Monday, March 26, 2007

Dustjacket copy for Stephen Windwalker's Beyond the Literary-Industrial Complex

Dustjacket copy for:
Beyond the Literary-Industrial Complex:
Unleashing a 21st Century Movement
Of Writers, Readers, and Independent Publishers


What does the 21st century hold in store for writers, readers, and the book and publishing trades? Does the art of the written word stand a chance in a world whose bestseller lists are dominated by pop tarts and porn stars, ex-presidents and quarterbacks, plagiarists and political pundits, angry talkmeisters and brand-name novelists?

Stephen Windwalker believes there’s a better way, and he offers up both an intelligent critique of the status quo and a visionary road map to empower writers, readers, publishers, and the gatekeepers of the book trade in a revival of our literary culture.

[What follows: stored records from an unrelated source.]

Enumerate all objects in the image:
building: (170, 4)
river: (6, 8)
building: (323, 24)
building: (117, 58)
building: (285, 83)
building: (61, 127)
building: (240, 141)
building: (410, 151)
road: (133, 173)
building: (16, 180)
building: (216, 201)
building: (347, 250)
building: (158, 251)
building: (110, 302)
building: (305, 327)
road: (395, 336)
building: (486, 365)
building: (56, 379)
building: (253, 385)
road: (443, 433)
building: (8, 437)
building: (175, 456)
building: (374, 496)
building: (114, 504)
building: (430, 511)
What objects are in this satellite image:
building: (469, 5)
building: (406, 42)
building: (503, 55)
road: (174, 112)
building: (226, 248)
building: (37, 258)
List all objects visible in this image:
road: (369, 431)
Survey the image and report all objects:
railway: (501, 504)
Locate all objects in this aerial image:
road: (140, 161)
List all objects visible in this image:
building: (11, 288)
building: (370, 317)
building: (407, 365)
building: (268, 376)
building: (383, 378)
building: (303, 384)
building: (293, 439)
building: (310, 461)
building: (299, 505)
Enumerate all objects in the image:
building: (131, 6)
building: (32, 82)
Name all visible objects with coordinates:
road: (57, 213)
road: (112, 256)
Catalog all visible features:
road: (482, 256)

“Very few of us are seriously motivated by a desire to become millionaire authors,” observes Windwalker, “but we’d like an honest chance to make a decent living writing good books and having people read them without having to grovel at the feet of middlemen who could care less whether they are dealing in books or bubble gum.”

In 2002 Stephen Windwalker wrote the book on online bookselling with a controversial niche bestseller that has helped booksellers sell over 25 million books. Now, with Beyond the Literary-Industrial Complex, he widens his horizons to explore the rapidly shifting songs of the book publishing world, and his searing critique and empowering prescriptions could revolutionize the relationships between writers, readers, and publishers in the 21st century.

Windwalker claims never to have known Gutenberg, but otherwise he has done it all in the world of the written word: he studied his writing craft early on with Robert Lowell and Kurt Vonnegut Jr., edited one of the country’s oldest, most prestigious literary magazines, founded and ran a neighborhood bookstore in Boston’s most diverse community, wrote on the book business for American Bookseller magazine, the Boston Globe, and the Independent Online Booksellers Association newsletter, and held key positions on both the editorial and marketing sides of the world’s smallest – and largest – publishing and media companies. He is a proud member of the Boston chapter of the National Writers Union (AFL-CIO).

All of which equips him uniquely to light the way for independent-minded authors, readers, and publishers to join in unleashing the power of a 21st-century “indie movement” that could rival the movements that have helped revitalize American music and film in the late 20th century. His hopeful claim is a simple one: writers, readers, publishers, booksellers, libraries, and our literary culture can all thrive in a more independent future.